その様子を俺と宮市を見ていることしかできなかった。
「なあ、叶翔。あの人誰か知ってる?」(藤野)
「いや、知らないけど、、、多分狩口の母親だと思う。小4の授業参観で見たのが最後だけど顔は変わってなかったから。」(宮市)
「え?小4って卒業式とか入学式にも来てなかったってこと?」(藤野)
「ああ。あいつとは長い付き合いでずっとクラスも一緒だったから。間違いないと思う。」(宮市)
「そうか…」(藤野)
その後俺等は部活に出て、狩口は急用で帰ったってことにした。
翌日、朝のニュースを見ていると親族を惨殺した女性が明け方現行犯逮捕されたそうだった。そのニュースを横目で見ながら家を出て、学校に向かった。いつも通り教室に入ると、俺の隣の席に狩口がいなかった。毎日朝一番に学校に来て校内中の窓を開けてるって噂の狩口が。しかも驚いたのが朝のHR後に担任が言っていたことだ。
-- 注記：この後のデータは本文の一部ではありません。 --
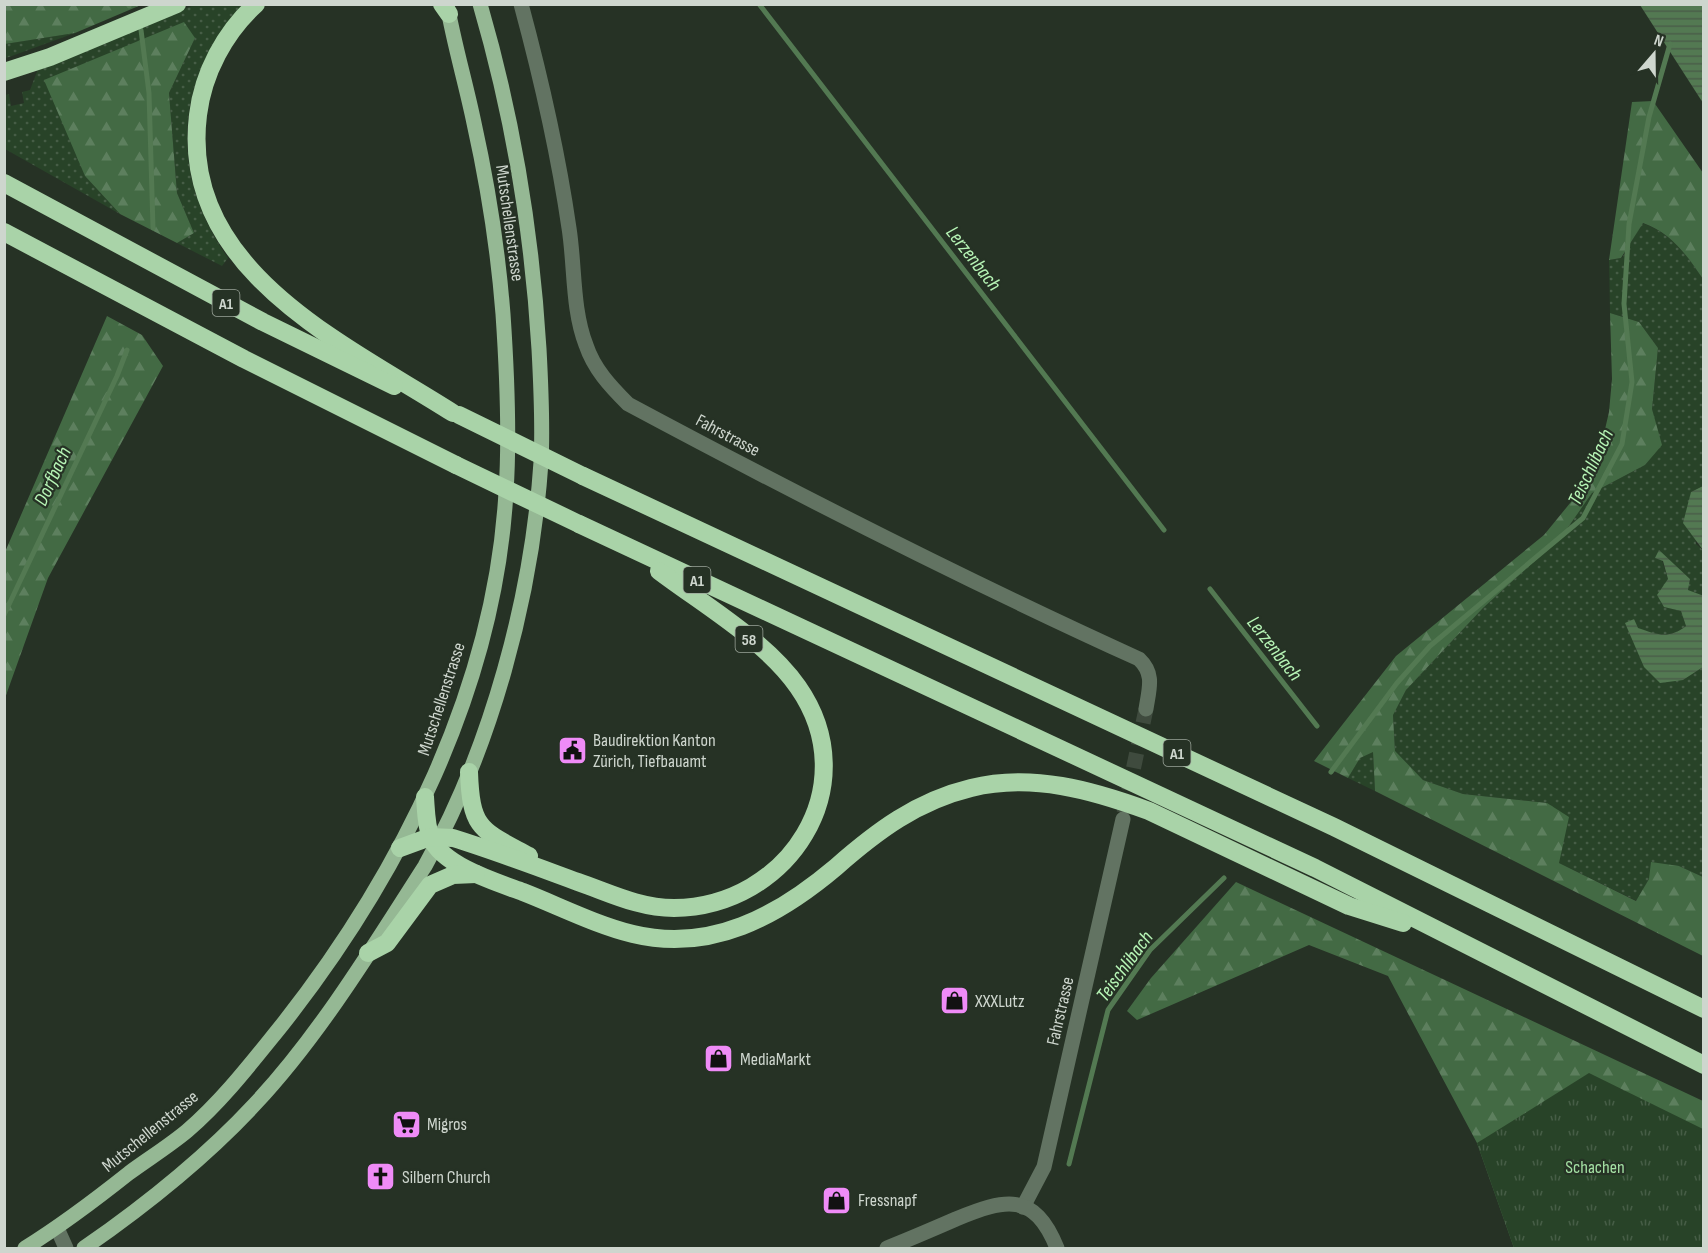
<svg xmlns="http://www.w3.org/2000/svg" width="1708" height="1253" viewBox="0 0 1708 1253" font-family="'Sofia Sans Condensed',sans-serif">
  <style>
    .grass { fill: url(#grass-dots) }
    .forest { fill: url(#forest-firs) }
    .park { fill: url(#park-tufts) }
    .water { fill: url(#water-rules) }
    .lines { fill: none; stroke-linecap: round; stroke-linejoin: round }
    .stream { stroke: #537952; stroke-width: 5 }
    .minor-tunnel { stroke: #3f4b3e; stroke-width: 15; stroke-dasharray: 15 8; stroke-linecap: butt }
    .minor { stroke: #627362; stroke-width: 15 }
    .major { stroke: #95b894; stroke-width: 15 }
    .highway { stroke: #a9d3a8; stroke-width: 18 }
    .highway-bridge { stroke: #a9d3a8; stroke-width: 18 }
    .labels { text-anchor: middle; stroke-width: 4.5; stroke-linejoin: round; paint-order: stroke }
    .shield { fill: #263225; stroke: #9ca59b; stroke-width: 1.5 }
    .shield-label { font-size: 16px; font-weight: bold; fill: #ced6ce }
    .street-label { font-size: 18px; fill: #ced6ce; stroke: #263225 }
    .poi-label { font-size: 18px; fill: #ced6ce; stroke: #263225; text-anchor: start }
    .park-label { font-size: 18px; fill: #a4e1a4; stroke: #263225 }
    .water-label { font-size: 20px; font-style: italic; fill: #b7f5b6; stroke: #263225 }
  </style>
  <defs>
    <pattern id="grass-dots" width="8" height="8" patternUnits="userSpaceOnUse" patternTransform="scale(1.5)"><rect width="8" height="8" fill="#284328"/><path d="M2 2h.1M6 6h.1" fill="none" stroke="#465d46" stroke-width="1.8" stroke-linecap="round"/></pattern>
    <pattern id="forest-firs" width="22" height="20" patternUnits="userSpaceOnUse" patternTransform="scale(1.5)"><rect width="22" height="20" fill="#436a44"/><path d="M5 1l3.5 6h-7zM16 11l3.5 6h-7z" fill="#5d7f5e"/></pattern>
    <pattern id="park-tufts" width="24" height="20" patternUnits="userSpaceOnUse" patternTransform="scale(1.5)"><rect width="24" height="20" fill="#284328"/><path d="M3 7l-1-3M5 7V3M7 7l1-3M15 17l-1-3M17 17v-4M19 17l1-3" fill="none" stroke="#465d46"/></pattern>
    <pattern id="water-rules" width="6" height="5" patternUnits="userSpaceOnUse" patternTransform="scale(1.5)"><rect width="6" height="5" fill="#537952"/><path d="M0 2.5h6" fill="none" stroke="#4a5f49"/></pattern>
  </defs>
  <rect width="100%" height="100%" fill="#263225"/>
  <g class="grass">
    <path d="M 194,5 L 242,5 C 174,81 169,174 228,258 L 222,266 L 177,243 L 194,233 L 177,193 L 169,93 L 195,38 L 85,176 L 120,214 L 5,149 L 5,95 L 9,94 L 11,106 L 24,103 L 22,92 L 30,90 L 38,69 Z"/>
    <polygon points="75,33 9,57 5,58 4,44"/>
    <path d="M 1642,223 C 1671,233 1686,254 1703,279 L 1703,486 L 1691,492 L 1696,544 L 1703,550 L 1703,596 L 1688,590 L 1690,579 L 1659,551 L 1668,579 L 1664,607 L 1681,611 L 1686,626 C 1665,642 1648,632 1625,623 L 1635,643 L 1683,680 L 1703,667 L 1703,877 L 1679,866 L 1649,879 L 1637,901 L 1559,863 L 1547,803 L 1463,794 L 1423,780 L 1395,752 L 1393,714 L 1406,690 L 1483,608 L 1562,536 L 1592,493 L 1645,465 L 1661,445 L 1652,409 L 1658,348 L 1639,322 L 1610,313 L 1609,260 L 1622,258 Z"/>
    <polygon points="1373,751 1375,791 1348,778 1360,758"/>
  </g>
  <g class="forest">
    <polygon points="5,4 141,4 141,5 75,33 5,44"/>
    <polygon points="184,22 195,38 169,93 177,193 194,233 177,243 120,214 85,176 44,80"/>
    <path d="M 1653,101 L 1703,173 L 1703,279 C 1686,254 1671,233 1643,223 L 1621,258 L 1609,260 L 1632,102 Z"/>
    <polygon points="1610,313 1639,322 1658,348 1652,409 1662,445 1645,465 1592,493 1562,536 1483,608 1406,690 1393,715 1395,751 1423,780 1463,794 1547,803 1569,817 1559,863 1636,901 1649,879 1651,862 1679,866 1703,877 1703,956 1375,791 1373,752 1360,758 1348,778 1314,761 1396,656 1544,535 1584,486 1600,451 1609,412 1612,379"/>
    <polygon points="107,316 142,335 163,366 48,578 5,698 5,552"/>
    <polygon points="1236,882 1703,1101 1703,1248 1514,1248 1477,1143 1388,976 1309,945 1137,1020 1127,1011 1151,978"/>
  </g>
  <polygon class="park" points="1589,1073 1703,1129 1703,1248 1514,1248 1477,1143"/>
  <g class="water">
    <polygon points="1640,5 1703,5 1703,103"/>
    <polygon points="1703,486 1703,550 1683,523 1691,492"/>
    <path d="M 1659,550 L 1690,579 L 1688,590 L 1704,596 L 1703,667 L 1683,680 L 1660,683 L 1644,667 L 1625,623 L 1634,619 L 1638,628 C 1658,635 1669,639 1686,626 L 1681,611 L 1664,607 L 1657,595 L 1668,579 L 1663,561 L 1655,558 Z"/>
  </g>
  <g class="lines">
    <g class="stream">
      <polyline points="128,4 129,6"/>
      <polyline points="759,4 1164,530"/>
      <polyline points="141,30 149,93 153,228"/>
      <polyline points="1210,589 1317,726"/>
      <polyline points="4,615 117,376 127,350"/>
      <polyline points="1331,772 1397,683 1430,646 1583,518 1622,444 1632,382 1624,304 1629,224 1649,117 1670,44"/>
      <polyline points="1069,1164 1108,1010 1150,950 1224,878"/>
    </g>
    <polyline class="minor-tunnel" points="1124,813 1146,709"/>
    <g class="minor">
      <path d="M 521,4 C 541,78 558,152 569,228 C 575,266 572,309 586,345 C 594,369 610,386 628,404 C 796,494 965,580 1139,659 C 1155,674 1149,689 1146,709"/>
      <polyline points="1023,1207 1044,1167 1123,819"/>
      <polyline points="57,1228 66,1248"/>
      <path d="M 887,1248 C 910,1239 933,1229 956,1219 C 1005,1199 1034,1191 1057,1248"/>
    </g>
    <g class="major">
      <path d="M 25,1248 C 62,1225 95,1200 129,1173 C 148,1159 169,1146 187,1131 C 223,1100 252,1062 282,1025 C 401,874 495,687 506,492 C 510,433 507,373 503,314 C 498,250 488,186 474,123 C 466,84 454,44 447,4"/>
      <path d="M 84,1248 C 146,1205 204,1159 255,1104 C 319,1036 375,944 425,866 C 491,748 532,597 541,462 C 543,425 541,386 539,349 C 532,232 513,117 480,4"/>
    </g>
    <g class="highway">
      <path d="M 256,4 C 225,32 203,73 198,115 C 179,270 345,344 453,413"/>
      <polyline points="442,4 449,14"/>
      <polyline points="4,72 50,57 177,4"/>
      <polyline points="4,183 263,322 394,386"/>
      <polyline points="4,232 244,359 456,465"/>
      <polyline points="583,476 1334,827 1704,1009"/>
      <polyline points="579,524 1315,868 1704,1065"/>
      <path d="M 469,772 C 471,830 481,830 529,856"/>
      <path d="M 425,797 C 426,810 426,826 431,838 C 443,866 496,882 523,892 C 559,906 596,925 633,934 C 711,953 778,916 836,867 C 877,831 917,801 971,788 C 1032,773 1092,790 1149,811 L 1349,906 L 1403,923"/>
      <path d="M 400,848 L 430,837 L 453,838 C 495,851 537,867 578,882 C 610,893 639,908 674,908 C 788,907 867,786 798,687 C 766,641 704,605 659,571"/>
      <polyline points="368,953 387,943 430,885 453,875 476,874"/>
    </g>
    <g class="highway-bridge">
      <polyline points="459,415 583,476"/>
      <polyline points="456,465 579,524"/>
    </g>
  </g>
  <defs>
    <symbol id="civic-square" viewBox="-11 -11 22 22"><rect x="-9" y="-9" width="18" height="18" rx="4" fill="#ef8bf7" stroke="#263225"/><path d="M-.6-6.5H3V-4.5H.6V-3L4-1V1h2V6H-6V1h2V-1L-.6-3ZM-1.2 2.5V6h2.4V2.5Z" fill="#111"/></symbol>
    <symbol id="shop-square" viewBox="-11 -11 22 22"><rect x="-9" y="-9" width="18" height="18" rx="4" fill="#ef8bf7" stroke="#263225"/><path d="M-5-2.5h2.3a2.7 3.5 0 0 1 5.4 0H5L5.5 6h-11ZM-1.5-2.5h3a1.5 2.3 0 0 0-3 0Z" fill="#111"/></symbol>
    <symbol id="supermarket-square" viewBox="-11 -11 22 22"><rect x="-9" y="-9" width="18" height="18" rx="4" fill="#ef8bf7" stroke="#263225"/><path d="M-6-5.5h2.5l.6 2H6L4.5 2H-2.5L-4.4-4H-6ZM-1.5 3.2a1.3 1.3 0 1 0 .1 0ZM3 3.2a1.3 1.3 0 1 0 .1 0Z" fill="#111"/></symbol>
    <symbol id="church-square" viewBox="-11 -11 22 22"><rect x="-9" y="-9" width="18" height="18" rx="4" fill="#ef8bf7" stroke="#263225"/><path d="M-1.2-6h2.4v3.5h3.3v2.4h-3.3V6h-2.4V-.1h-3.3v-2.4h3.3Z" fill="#111"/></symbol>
  </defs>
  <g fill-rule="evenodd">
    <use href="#civic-square" x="556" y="734" width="33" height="33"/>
    <use href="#shop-square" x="938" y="984" width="33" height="33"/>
    <use href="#shop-square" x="702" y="1042" width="33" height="33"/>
    <use href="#supermarket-square" x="390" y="1108" width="33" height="33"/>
    <use href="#church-square" x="364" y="1160" width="33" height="33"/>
    <use href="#shop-square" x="820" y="1184" width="33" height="33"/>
  </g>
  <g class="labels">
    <g class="shield">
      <rect x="212.5" y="290" width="27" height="26" rx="4.5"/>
      <rect x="683.5" y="567" width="27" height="26" rx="4.5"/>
      <rect x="735.5" y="626" width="27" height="26" rx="4.5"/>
      <rect x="1163.5" y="740" width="27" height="26" rx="4.5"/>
    </g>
    <g class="shield-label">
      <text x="226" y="309">A1</text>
      <text x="697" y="586">A1</text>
      <text x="749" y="645">58</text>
      <text x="1177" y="759">A1</text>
    </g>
    <g class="street-label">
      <text transform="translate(510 223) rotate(82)" y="6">Mutschellenstrasse</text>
      <text transform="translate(728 435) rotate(28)" y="6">Fahrstrasse</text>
      <text transform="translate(441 699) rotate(-72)" y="6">Mutschellenstrasse</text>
      <text transform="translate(1060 1011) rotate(-77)" y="6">Fahrstrasse</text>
      <text transform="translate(150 1131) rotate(-39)" y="6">Mutschellenstrasse</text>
    </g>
    <g class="poi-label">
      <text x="593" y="746">Baudirektion Kanton<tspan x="593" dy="21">Zürich, Tiefbauamt</tspan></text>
      <text x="975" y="1007">XXXLutz</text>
      <text x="740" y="1065">MediaMarkt</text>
      <text x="427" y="1130">Migros</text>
      <text x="402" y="1183">Silbern Church</text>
      <text x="858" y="1206">Fressnapf</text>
    </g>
    <g class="park-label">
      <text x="1595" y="1173">Schachen</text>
    </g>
    <g class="water-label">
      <text transform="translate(974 258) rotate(52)" y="7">Lerzenbach</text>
      <text transform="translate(1590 467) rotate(-65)" y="7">Teischlibach</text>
      <text transform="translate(52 476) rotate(-65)" y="7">Dorfbach</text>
      <text transform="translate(1275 648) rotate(52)" y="7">Lerzenbach</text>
      <text transform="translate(1124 966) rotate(-54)" y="7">Teischlibach</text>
    </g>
  </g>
  <rect width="1708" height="1253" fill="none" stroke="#ced6ce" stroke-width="12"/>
  <g transform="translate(1654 54) rotate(20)" stroke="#263225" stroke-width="4.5" paint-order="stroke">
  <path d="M0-4.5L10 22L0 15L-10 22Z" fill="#ced6ce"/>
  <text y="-9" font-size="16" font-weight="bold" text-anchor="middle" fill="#ced6ce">N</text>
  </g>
</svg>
「狩口が昨日怪我をしてしばらく入院するらしいんだ。2人は同じ部だろ?見舞いに行ってきてくれないか?」(担任)
入院?訳が分からなかった。
その日は叶翔は病院らしく見舞いにはいけないとのことだったから俺1人で行くことにした。不思議なことに狩口は仲のいい友達はいないらしい。全員なんとなくでつるんでるだけらしかった。
「失礼します…」(藤野)
そっと病室の扉を開けると窓の外を眺める狩口がいた。
「あ、こんにちわ。」(狩口)
力なくそういう狩口が昨日隣で笑っていた人と同一人物だとは思えなかった。顔中に痣があって、頭には包帯。手足には縛られていたようなあとまで残っていた。
「藤野くんかな?ちょっといいかい?」(医師)
医師に呼ばれ一度病室をあとにして医務室に向かった。
「どうかしましたか?」(藤野)
「見て分かる通り、彼女は母親に虐待を受けていたようだ。それもずっと前から。」(医師)
「え、何言ってるんですか?そもそもそんなの俺に話したってどうしようもないでしょ。」(藤野)
目の前のことに頭が追いつかなかった。
「そうだね。本来なら親族に話すような内容だ。今日の朝のニュースで親族を惨殺した女性を知ってるか?その人が狩口さんの母親なんだ。元々精神的に病んでしまっていてね、娘が自分のいないところで楽しんで笑っていることを知って初めて手を上げたらしい。」(医師)
淡々と告げられていたが、理解ができなかった。
「本当なら宮市くんにも話したかったんだがね。宮市くんのお母さんが朝早くに来てくれて『この子の保険証と着替えを取ってきます。なにか必要なものがあれば教えてください。』って。長い付き合いだったみたいで泣きながらそう言ってくれたよ。」(医師)
それから他にも今の狩口の状態とか色々教えてもらって俺は医務室をあとにした。
「狩口、これから先、何かあったら頼って。泣き言でも何でも聞くから。つらくなったら無理をしないで。もう2度と1人でどこか遠いところに行かないで。」(藤野)
この時、確実に俺の中で狩口が守らなければならない存在で、守りたい存在に変わっていった。何を捨ててでも守りたいと、笑顔をまた見せてほしいと思った。
「わかった」(狩口)
君が笑ってくれるならなんだってするから。僕の傍にずっといて…。